TASK OBJECTIVE: Extract all lines that hold "chaude" from the records below.

Saved entries:
-- Opening Marker --
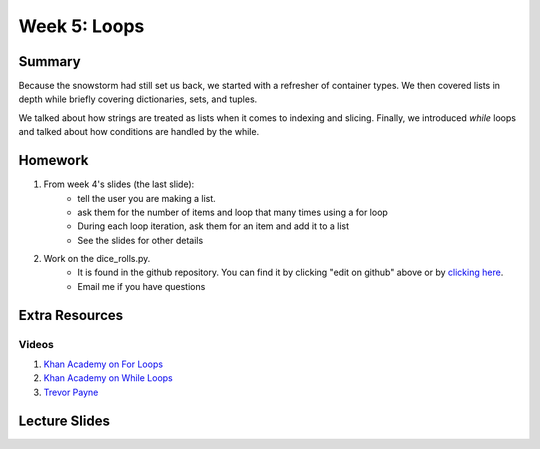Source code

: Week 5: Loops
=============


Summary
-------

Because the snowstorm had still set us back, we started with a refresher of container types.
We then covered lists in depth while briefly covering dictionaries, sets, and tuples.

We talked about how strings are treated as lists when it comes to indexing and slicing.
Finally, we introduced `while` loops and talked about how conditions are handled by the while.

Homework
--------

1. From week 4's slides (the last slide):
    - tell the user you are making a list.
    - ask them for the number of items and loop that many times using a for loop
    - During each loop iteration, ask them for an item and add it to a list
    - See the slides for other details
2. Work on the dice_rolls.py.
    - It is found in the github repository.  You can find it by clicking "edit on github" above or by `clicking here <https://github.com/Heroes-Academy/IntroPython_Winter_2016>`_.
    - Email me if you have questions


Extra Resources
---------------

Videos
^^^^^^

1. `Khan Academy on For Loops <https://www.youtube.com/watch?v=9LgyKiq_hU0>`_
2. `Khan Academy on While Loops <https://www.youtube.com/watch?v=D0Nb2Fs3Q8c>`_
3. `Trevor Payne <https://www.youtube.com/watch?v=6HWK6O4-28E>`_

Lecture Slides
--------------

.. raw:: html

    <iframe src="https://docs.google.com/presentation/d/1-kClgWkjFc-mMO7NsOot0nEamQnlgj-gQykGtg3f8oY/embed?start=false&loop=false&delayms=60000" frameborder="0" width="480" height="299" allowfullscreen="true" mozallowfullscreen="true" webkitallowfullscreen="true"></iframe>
-- Closing Marker --
-- Opening Marker --
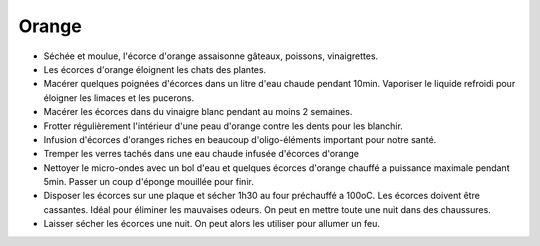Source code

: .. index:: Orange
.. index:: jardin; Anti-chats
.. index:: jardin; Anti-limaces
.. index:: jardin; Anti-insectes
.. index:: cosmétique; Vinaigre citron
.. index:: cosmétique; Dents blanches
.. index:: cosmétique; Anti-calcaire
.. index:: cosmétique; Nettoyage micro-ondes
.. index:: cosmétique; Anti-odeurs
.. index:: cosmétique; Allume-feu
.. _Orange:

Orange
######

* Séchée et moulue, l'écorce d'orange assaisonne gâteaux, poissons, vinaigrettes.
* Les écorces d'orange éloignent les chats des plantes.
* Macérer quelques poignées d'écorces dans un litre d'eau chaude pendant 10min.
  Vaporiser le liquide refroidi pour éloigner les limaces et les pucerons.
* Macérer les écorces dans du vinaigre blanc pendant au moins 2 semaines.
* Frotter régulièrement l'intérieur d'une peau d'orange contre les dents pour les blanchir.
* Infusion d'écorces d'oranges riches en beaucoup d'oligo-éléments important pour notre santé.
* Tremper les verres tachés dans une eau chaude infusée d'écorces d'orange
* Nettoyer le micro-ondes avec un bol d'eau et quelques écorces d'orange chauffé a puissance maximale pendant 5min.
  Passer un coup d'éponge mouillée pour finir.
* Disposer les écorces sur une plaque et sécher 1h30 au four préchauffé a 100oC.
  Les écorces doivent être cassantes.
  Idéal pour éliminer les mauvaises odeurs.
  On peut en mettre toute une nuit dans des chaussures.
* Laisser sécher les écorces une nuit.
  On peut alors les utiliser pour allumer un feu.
-- Closing Marker --
SOLUTION TO THE EXERCISE:
* Macérer quelques poignées d'écorces dans un litre d'eau chaude pendant 10min.
* Tremper les verres tachés dans une eau chaude infusée d'écorces d'orange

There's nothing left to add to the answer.